DATA: Begin
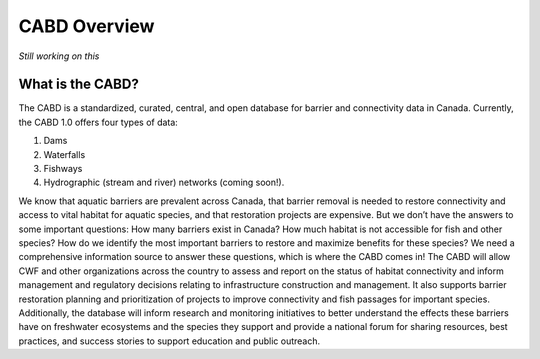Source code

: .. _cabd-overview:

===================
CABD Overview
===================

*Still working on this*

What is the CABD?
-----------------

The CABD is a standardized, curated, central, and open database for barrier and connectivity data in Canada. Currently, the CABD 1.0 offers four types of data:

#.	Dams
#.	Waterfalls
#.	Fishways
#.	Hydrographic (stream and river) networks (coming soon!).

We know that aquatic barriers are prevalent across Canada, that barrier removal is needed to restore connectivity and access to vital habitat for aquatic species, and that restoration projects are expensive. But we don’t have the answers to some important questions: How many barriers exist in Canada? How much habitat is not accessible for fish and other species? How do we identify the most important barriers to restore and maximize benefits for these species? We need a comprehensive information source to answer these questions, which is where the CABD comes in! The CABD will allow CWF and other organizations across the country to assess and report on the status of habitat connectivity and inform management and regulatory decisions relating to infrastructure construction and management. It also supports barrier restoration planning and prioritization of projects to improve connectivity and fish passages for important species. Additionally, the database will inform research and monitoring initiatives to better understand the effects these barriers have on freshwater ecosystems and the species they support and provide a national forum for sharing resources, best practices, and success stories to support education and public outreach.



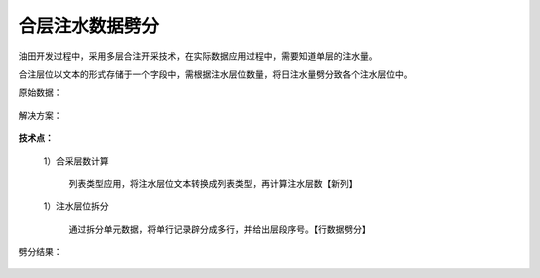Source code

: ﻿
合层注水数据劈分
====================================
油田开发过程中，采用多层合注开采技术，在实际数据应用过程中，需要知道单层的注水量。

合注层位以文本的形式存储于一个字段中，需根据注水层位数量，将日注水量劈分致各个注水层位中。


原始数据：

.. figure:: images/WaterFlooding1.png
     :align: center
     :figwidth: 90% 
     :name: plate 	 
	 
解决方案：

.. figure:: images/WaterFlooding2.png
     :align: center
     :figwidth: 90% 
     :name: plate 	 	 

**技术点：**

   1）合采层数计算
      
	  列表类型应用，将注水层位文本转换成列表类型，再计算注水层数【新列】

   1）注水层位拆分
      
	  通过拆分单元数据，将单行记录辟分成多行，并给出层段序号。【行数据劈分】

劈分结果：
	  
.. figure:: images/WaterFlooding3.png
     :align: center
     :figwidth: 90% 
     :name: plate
DATA: End
DATA: Begin
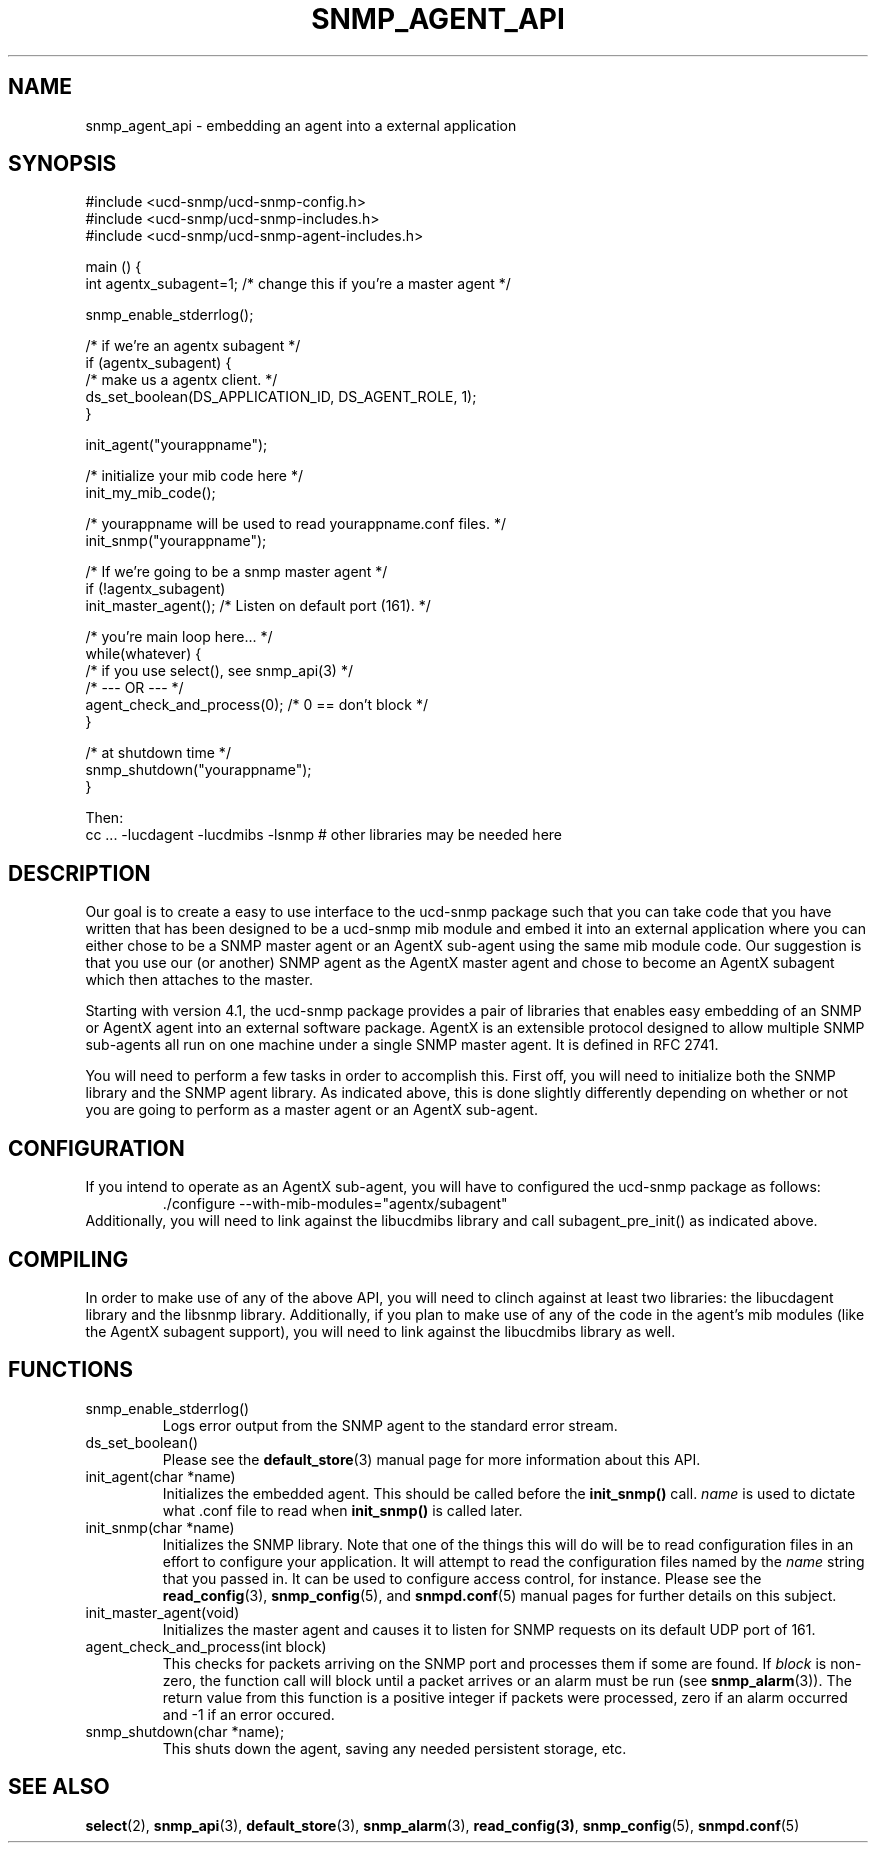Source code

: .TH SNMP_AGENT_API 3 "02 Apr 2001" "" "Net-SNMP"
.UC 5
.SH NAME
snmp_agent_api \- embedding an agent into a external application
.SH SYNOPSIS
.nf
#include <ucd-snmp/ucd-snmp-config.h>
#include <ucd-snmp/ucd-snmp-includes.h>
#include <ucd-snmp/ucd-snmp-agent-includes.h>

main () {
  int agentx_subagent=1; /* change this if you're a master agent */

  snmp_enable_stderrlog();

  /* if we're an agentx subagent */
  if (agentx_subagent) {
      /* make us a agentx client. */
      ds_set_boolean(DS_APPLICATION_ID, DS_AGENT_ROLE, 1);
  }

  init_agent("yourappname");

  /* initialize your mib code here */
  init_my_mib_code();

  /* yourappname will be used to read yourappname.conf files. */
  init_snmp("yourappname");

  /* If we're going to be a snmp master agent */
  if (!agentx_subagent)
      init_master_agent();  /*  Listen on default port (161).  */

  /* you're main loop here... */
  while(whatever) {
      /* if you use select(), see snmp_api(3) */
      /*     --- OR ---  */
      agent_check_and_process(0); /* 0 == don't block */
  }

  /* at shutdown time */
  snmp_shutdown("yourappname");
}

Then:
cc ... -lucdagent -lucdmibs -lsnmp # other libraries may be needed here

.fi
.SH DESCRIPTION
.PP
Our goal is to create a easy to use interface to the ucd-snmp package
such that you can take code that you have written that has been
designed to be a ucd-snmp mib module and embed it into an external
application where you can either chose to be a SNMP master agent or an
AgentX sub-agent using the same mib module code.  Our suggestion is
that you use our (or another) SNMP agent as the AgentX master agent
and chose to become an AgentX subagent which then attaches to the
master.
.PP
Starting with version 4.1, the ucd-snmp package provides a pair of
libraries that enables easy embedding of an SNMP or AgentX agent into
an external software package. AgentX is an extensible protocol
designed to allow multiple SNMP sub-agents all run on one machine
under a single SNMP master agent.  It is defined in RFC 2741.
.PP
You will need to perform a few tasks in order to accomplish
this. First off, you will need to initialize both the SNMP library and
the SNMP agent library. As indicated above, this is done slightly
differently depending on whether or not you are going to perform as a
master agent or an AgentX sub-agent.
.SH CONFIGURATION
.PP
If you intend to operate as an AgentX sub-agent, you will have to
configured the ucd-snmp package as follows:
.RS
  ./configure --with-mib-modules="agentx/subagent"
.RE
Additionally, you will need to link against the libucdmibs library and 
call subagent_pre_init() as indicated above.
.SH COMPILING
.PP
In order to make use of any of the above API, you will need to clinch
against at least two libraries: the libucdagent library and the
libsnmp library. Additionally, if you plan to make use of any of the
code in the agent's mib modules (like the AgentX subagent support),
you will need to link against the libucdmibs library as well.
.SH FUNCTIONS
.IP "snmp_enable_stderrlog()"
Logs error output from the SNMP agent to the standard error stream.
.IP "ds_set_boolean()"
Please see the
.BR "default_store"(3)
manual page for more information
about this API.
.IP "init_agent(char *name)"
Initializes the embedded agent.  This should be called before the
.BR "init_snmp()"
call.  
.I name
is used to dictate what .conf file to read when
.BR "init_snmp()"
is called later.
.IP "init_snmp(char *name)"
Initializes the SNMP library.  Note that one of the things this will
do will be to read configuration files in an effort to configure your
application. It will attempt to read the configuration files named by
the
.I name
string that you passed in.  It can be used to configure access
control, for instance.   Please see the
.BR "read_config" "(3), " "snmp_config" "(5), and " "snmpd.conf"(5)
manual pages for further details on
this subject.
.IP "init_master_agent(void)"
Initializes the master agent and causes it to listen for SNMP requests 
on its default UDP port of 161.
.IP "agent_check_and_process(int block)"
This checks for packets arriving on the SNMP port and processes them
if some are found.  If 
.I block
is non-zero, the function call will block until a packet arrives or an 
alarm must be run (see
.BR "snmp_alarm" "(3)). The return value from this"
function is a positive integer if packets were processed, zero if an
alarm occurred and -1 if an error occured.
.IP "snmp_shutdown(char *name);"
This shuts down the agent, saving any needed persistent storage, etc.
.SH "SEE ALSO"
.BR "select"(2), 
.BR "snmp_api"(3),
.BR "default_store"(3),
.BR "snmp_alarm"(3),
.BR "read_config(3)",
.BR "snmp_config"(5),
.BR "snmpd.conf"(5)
DATA: End
**BRIEF**
Scan the records for the string "external" and show every line that contains it.

**RESPONSE TO THE TASK**
snmp_agent_api \- embedding an agent into a external application
designed to be a ucd-snmp mib module and embed it into an external
an external software package. AgentX is an extensible protocol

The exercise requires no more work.